Monday, January 25, 2010

Trust no one.

I'm grateful to my Facebook friend Ann Godridge for a tip about a New Scientist article covering the history of communication with extra-terrestrial beings.

Assuming the little green men to be interested in the humdrum carry-on that passes for daily life on Earth, we've been sending various messages out into space. Some of the communication has been the kind of thing you probably remember being reported on Blue Peter as a kid. Pictures, music, scientific proofs etc. I guess a whole load of noughts and ones too, because that's the kind of lingo those space people talk.

Other messages have, on the other hand, been a little more eccentric.

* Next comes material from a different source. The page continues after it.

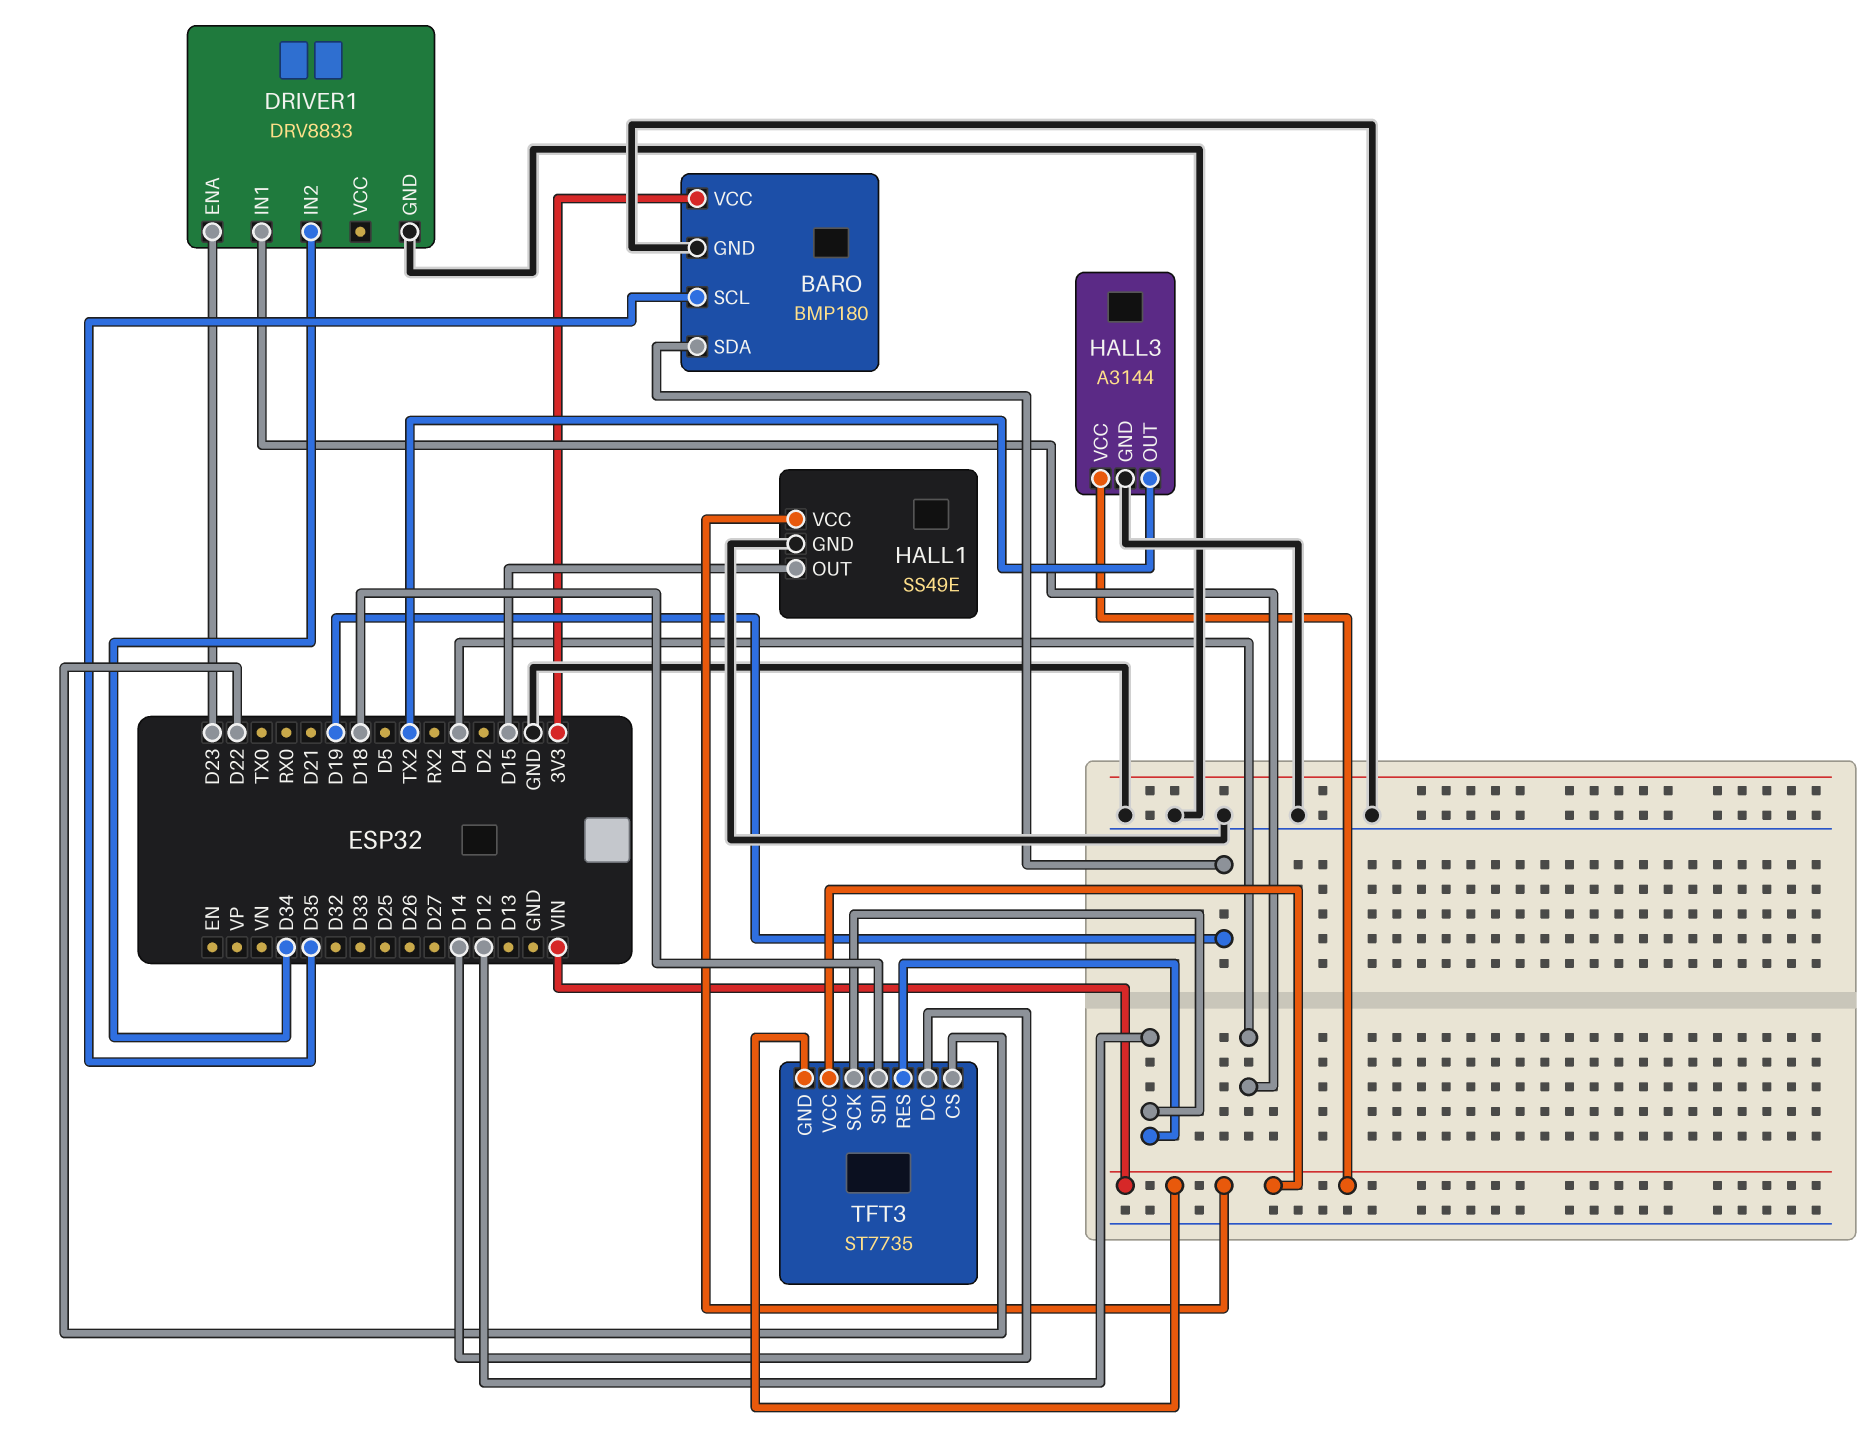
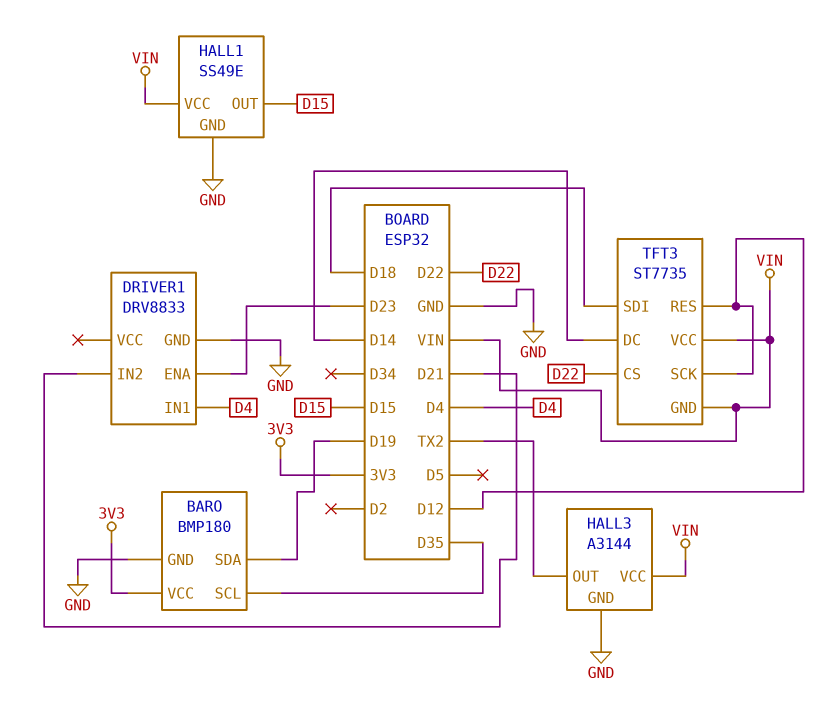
DRIVER1 pin IN2: D34 -> D21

According to NS reporter Michael Marshall, there was once a research affiliate at MIT who had a rather unusual approach to intergalactic chat. As this is a family blog, I must spare you the detail, but the fellow in question thought it important for Mr Spock to hear sounds that revealed, shall we say, a rather intimate and carnal portrait of womankind. He started broadcasting them from Millstone Hill Radar (Earth) to Epsilon Eridani and Tau Ceti (Outer Space) in the mid-1980s. When the US Air Force got wind of the transmissions, they quickly shut down the project, but not before some rather embarrassing material - provided, bizarrely, by ballet dancers - had escaped the Earth's atmosphere.

It's difficult to know where to start with this extraordinary revelation. It sounds like the kind of experiment that a young David Duchovny might have been involved with. The presence of Special Agent Fox Mulder would certainly have explained some of the sounds that the dancers were making. And when a group of heavily-armed military personnel stepped in to stop the fun, it would be proof positive that they knew something we didn't. After all, why bother to close the project unless they thought that our sexy signals might be misinterpreted by ET?

The truth is out there. And it seems that often it's stranger than fiction.